* **What to work on**
Go through the data below and transcribe it exactly. Omit the images.

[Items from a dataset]
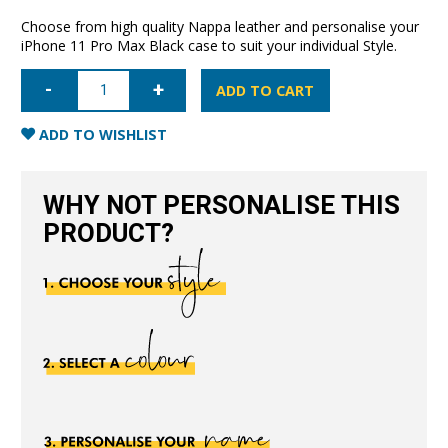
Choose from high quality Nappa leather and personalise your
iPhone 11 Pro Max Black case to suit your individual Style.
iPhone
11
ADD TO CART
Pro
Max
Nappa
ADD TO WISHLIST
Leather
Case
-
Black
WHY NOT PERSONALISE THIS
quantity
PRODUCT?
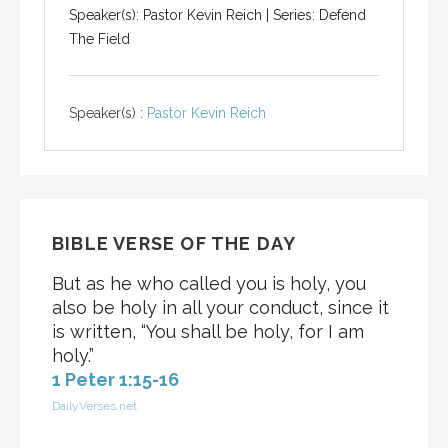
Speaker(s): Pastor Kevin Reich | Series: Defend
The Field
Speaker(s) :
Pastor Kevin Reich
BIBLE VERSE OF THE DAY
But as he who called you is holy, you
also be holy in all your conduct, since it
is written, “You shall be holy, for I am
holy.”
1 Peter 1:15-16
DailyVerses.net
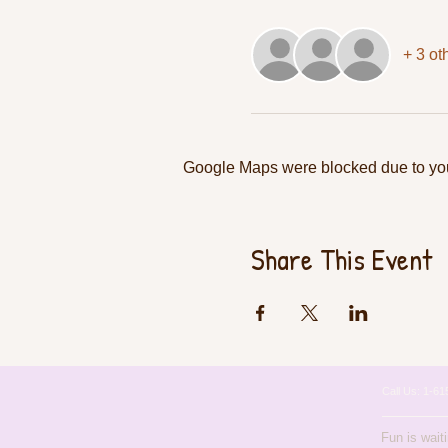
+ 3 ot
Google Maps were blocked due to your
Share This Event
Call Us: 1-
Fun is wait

* **Output below**
Choose from high quality Nappa leather and personalise your
iPhone 11 Pro Max Black case to suit your individual Style.
iPhone
11
ADD TO CART
Pro
Max
Nappa
ADD TO WISHLIST
Leather
Case
-
Black
WHY NOT PERSONALISE THIS
quantity
PRODUCT?
Speaker(s): Pastor Kevin Reich | Series: Defend
The Field
Speaker(s) :
Pastor Kevin Reich
BIBLE VERSE OF THE DAY
But as he who called you is holy, you
also be holy in all your conduct, since it
is written, “You shall be holy, for I am
holy.”
1 Peter 1:15-16
DailyVerses.net
+ 3 ot
Google Maps were blocked due to your
Share This Event
Call Us: 1-
Fun is wait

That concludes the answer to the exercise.